Starting with the line that contains "Breast MRI (dynamic contrast-enhanced), one axial slice. Cropped" and stopping after the line that contains "<29,46,149,159> (left, top, right, bottom; pixels)", return each line below exactly as written, with no others.

DATASET EXTRACT
○ ○ ○ ○ ○ ○ ○

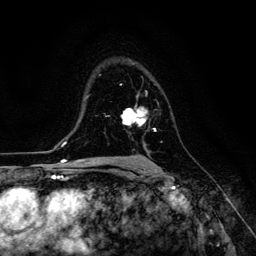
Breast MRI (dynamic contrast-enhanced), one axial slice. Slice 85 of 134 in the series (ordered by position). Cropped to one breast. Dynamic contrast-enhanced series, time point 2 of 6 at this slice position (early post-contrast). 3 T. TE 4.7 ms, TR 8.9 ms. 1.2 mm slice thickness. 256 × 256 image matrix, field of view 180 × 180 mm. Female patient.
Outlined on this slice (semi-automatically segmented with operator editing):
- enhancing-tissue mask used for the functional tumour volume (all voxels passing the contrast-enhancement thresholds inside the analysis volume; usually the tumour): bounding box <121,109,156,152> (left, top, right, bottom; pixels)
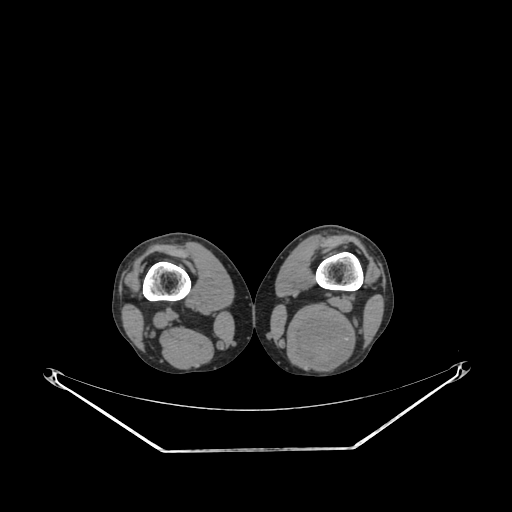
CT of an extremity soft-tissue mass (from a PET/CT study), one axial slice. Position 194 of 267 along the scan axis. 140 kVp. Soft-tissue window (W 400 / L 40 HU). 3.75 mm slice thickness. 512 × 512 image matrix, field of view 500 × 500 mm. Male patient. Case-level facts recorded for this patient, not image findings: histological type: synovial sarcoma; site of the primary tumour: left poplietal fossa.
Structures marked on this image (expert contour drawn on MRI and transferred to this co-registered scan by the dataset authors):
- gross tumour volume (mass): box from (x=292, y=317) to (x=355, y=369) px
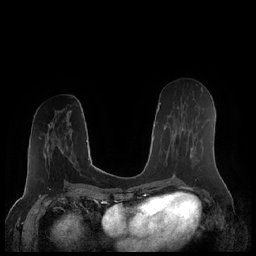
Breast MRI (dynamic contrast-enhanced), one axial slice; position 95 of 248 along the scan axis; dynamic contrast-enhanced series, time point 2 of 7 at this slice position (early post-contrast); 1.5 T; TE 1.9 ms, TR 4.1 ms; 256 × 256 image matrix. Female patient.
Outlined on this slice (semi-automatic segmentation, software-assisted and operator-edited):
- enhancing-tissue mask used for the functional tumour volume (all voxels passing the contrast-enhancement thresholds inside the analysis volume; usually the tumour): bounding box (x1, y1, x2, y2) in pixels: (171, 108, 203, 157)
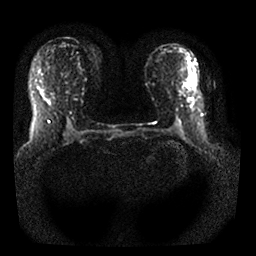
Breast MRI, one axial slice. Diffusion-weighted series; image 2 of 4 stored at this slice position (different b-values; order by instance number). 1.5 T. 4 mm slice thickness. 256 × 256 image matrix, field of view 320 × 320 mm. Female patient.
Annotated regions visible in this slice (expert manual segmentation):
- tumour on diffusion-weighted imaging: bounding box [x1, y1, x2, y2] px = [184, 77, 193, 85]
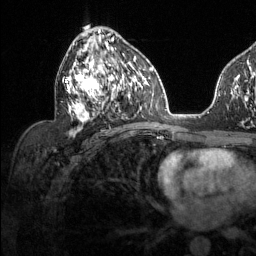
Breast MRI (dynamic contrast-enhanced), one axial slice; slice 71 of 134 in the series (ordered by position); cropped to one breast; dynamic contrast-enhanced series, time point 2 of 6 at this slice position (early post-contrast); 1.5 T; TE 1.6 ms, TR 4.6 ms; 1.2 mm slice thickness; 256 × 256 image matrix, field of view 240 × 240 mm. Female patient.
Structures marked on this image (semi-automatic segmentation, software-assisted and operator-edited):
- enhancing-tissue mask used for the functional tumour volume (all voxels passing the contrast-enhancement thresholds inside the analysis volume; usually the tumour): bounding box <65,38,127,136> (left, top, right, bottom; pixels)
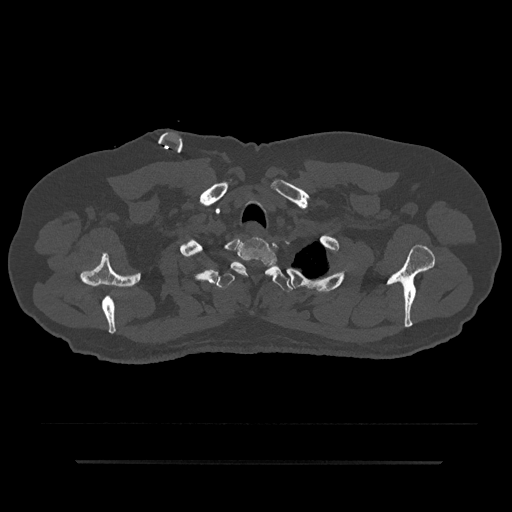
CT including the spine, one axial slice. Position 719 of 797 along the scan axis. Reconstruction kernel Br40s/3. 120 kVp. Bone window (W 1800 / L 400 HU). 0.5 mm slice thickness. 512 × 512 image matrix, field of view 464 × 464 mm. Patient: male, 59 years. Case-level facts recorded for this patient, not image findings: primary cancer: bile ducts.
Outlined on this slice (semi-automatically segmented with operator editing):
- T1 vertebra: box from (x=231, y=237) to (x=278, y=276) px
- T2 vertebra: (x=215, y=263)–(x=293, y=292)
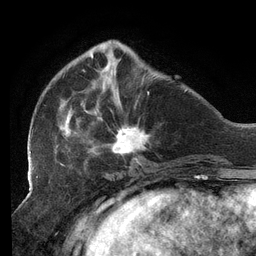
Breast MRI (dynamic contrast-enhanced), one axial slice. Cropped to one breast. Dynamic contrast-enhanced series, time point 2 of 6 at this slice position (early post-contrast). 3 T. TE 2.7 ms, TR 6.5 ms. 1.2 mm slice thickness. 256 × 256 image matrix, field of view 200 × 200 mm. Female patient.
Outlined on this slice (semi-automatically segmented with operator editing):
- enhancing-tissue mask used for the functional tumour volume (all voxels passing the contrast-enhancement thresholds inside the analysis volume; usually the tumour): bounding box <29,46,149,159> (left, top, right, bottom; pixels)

○ ○ ○ ○ ○ ○ ○

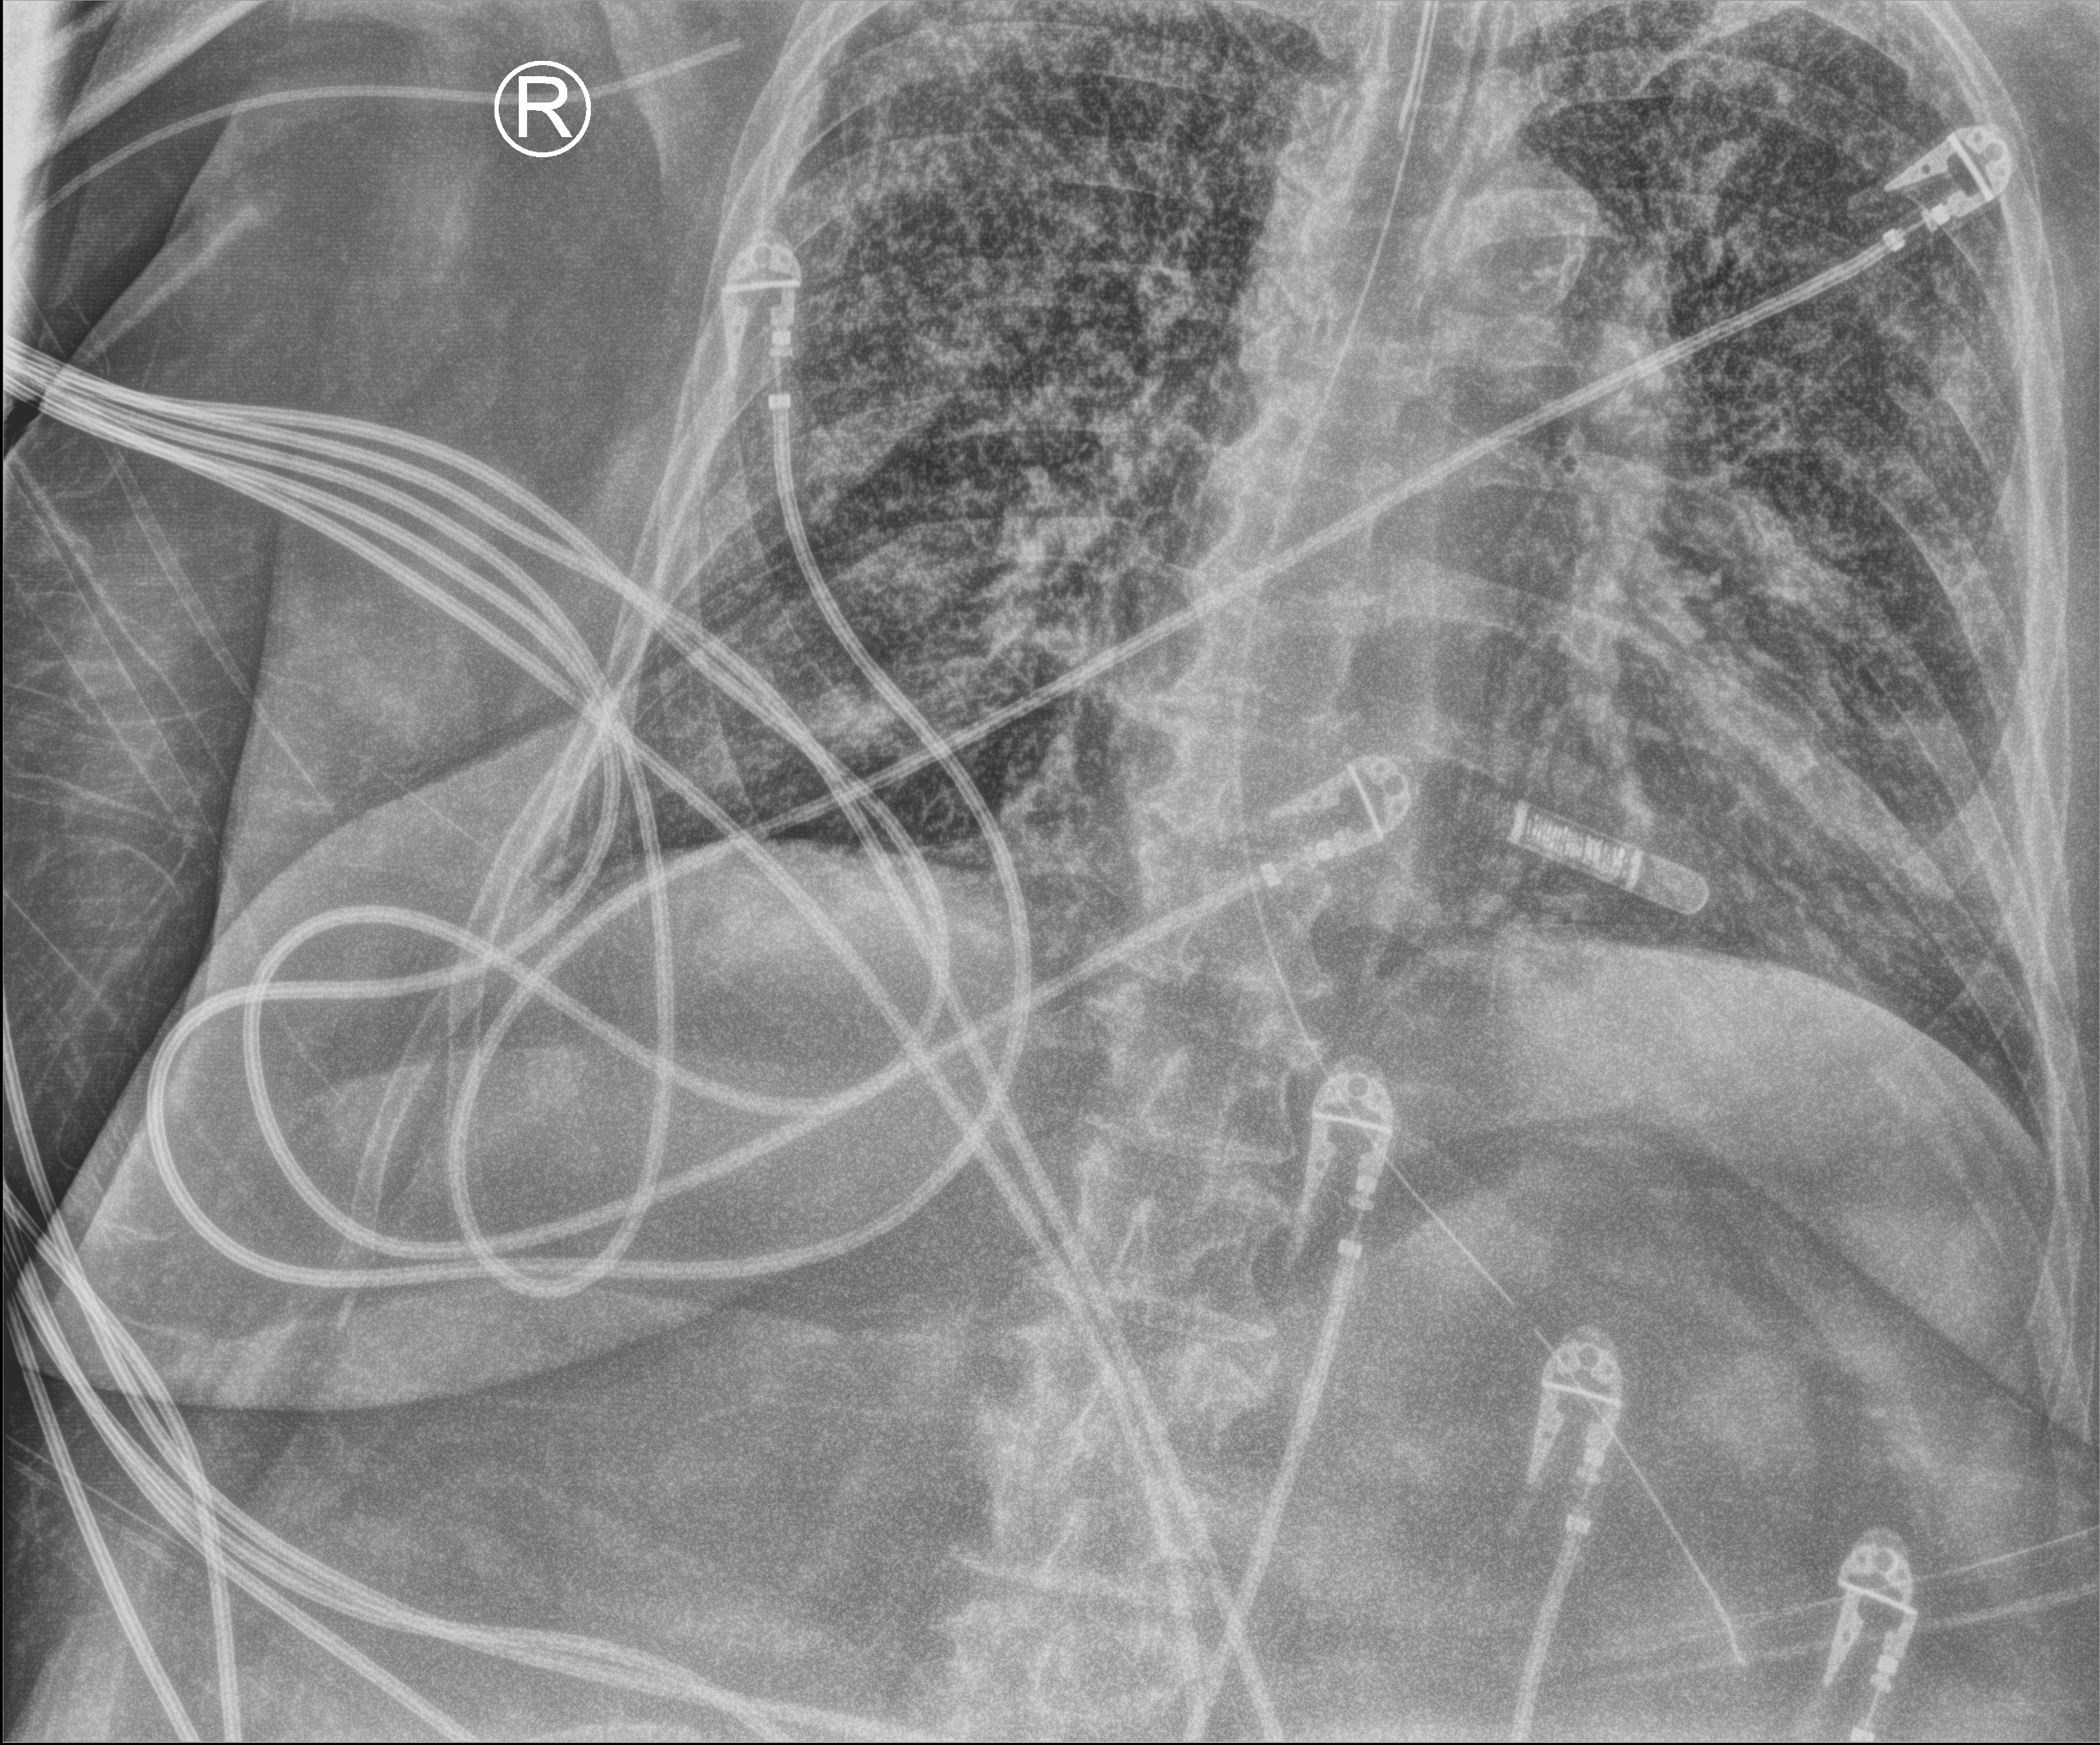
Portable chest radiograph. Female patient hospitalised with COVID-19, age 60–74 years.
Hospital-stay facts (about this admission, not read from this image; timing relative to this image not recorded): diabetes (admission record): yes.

○ ○ ○ ○ ○ ○ ○

RESPONSE AREA
Breast MRI (dynamic contrast-enhanced), one axial slice. Cropped to one breast. Dynamic contrast-enhanced series, time point 2 of 6 at this slice position (early post-contrast). 3 T. TE 2.7 ms, TR 6.5 ms. 1.2 mm slice thickness. 256 × 256 image matrix, field of view 200 × 200 mm. Female patient.
Outlined on this slice (semi-automatically segmented with operator editing):
- enhancing-tissue mask used for the functional tumour volume (all voxels passing the contrast-enhancement thresholds inside the analysis volume; usually the tumour): bounding box <29,46,149,159> (left, top, right, bottom; pixels)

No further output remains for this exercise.